2.8 Clinical specimen verification
2.8.1 Specimen source
The serum samples of 60 patients with pulmonary sarcoidosis were collected from the Department of Respiratory and critical Care Medicine, the first affiliated Hospital of Chengdu Medical College from January 2016 to December 2020. At the same time, the serum samples of 60 healthy subjects were collected as the control group. The peripheral blood samples of all subjects' 10ml were collected by anticoagulant tube. After 30min was placed at 4 ℃, centrifuged for 15 minutes at room temperature at 3000r, the upper serum was retained and stored in the refrigerator at-80 ℃. Admission criteria: (1) Age greater than 18 years old, EBUS-TBNA biopsy, pathological diagnosis of pulmonary sarcoidosis; (2) patients with good compliance can cooperate with the examination. Exclusion criteria: (1) having been given glucocorticoid treatment; (2) complicated with infectious diseases, tumor diseases or immunodeficiency diseases. (3) severe cardiopulmonary insufficiency or blood coagulation disturbance. This study was approved by the Ethics Committee of the first affiliated Hospital of Chengdu Medical College, and the approval number is 2020CYFYIRB-BA-101. All the controls signed the relevant informed consent.2.8.1 Detection of mRNA transcription level in clinical tissue samples of BATF2 and PDK4 by RT-qPCR.

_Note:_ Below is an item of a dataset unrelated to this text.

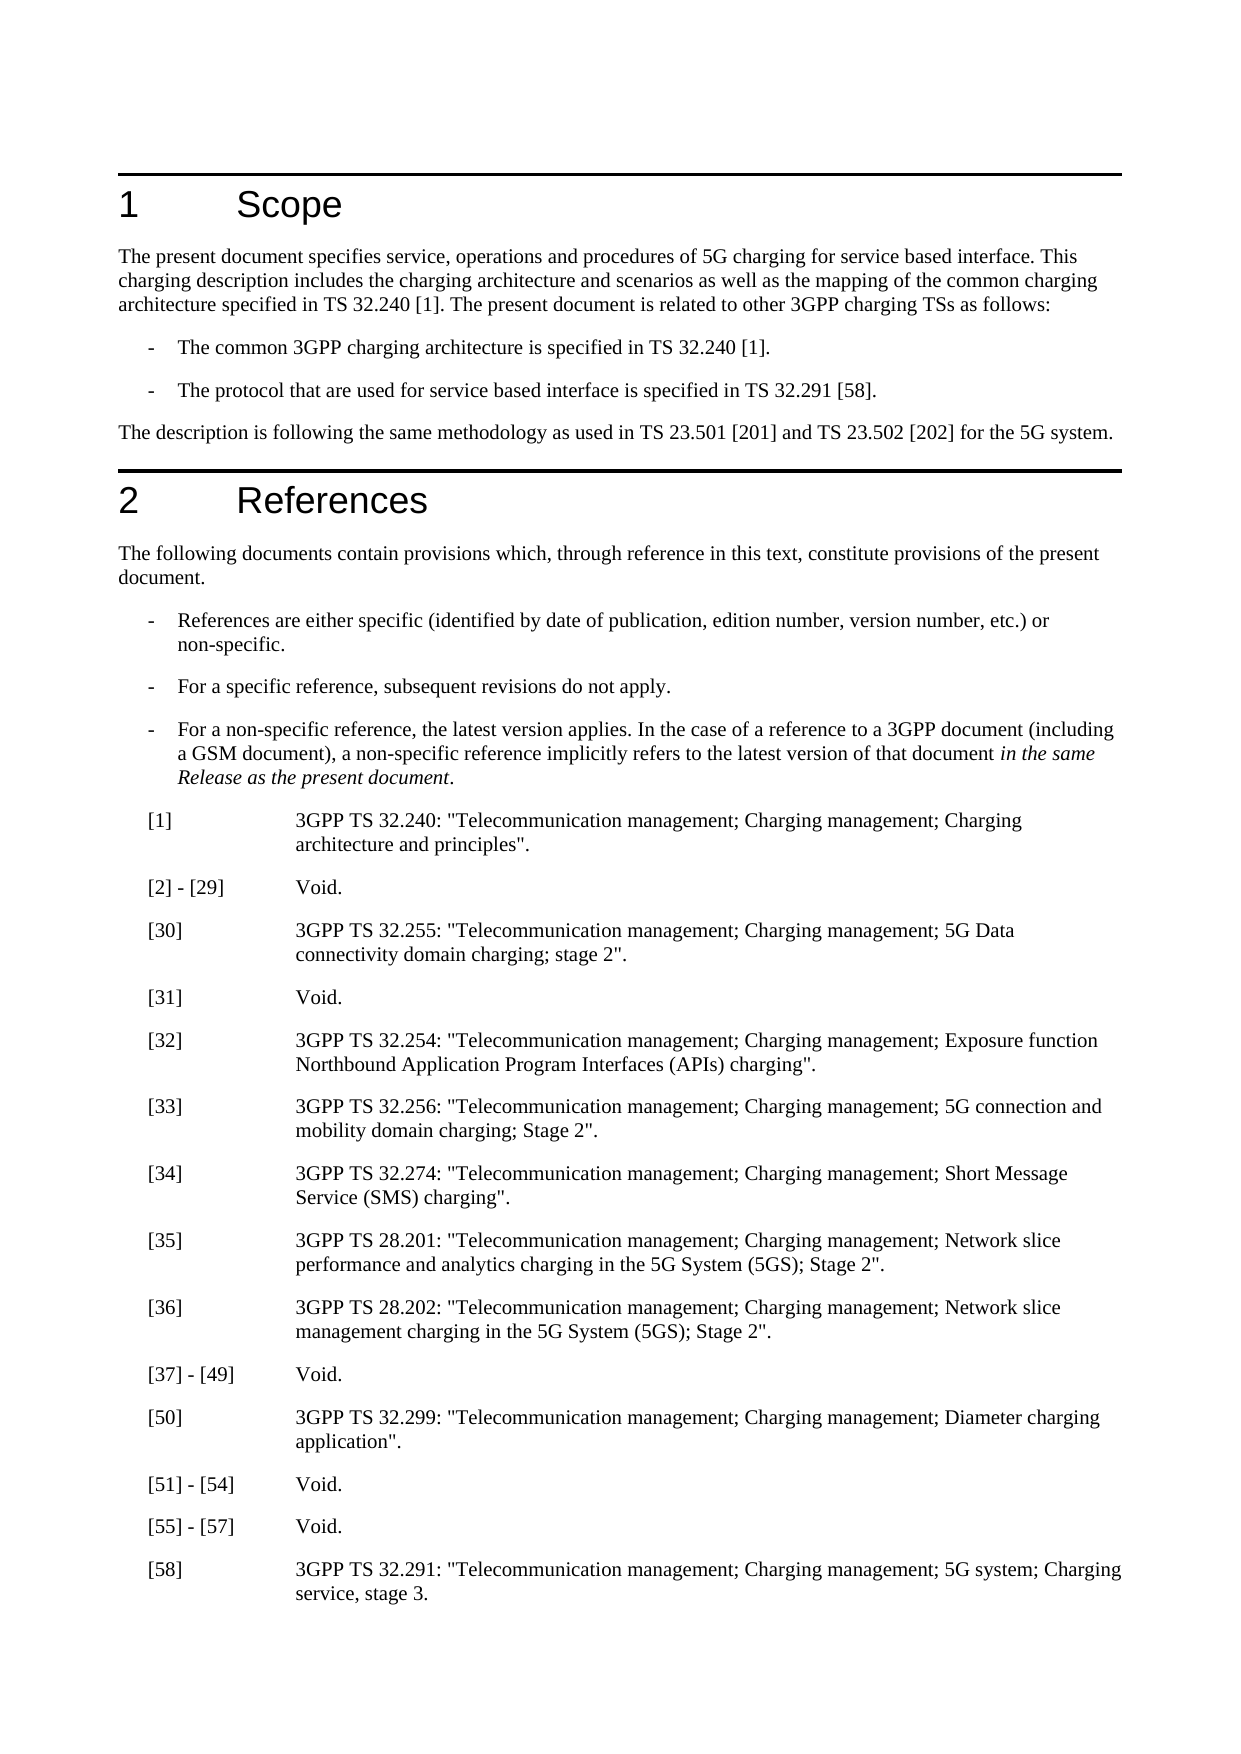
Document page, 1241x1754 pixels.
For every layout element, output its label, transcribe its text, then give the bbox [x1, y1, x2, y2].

Total RNA was isolated using Trizol (Invitrogen, Grand Island, NY). According to the instructions of cDNA synthesis kit (TaKaRa Company, Japan), the reverse transcription conditions of cDNA, were as follows: 37 ℃, 30 min, 95 ℃, 5 min, -20 ℃. RT-qPCR preparation system: 10 μ L SYBR Green (Japan TaKaRa Co., Ltd.), upstream and downstream primers 0.8 μ L, 2 μ L cDNA, 6.4 μ L without enzyme water. The RT-qPCR reaction was carried out in ABI 8000 real-time quantitative PCR, with GAPDH as the internal reference, and the reaction conditions were set as follows: pre-denaturation at 95 ℃, 30s at 95 ℃, 5s at 60 ℃, 34s at 60 ℃, 40 cycles and annealing at 60 ℃ for 30s. BATF2 upstream primer is 5’-CCTCTCCCGACAACCCTTC, downstream primer is GTGGACTTGAGCAGAGGAGA-3’; PDK4 upstream primer is 5’-TTGGCTGGTTTTGGTTACGG, downstream primer is CACCAGTCAGCCTCAGA-3’; GAPDH upstream primer is 5’-CCATCTTCCAGGAGCGAGAT, downstream primer is TGCTGATGATCTTGAGGCTG-3’. Gene expression levels were calculated relative to the housekeeping gene GAPDH. The ROC curve was drawn by ROCR package in R software, and the area (AUC) under ROC curve was used to evaluate the diagnostic value of serum BATF2 and PDK4 and their combination in pulmonary sarcoidosis.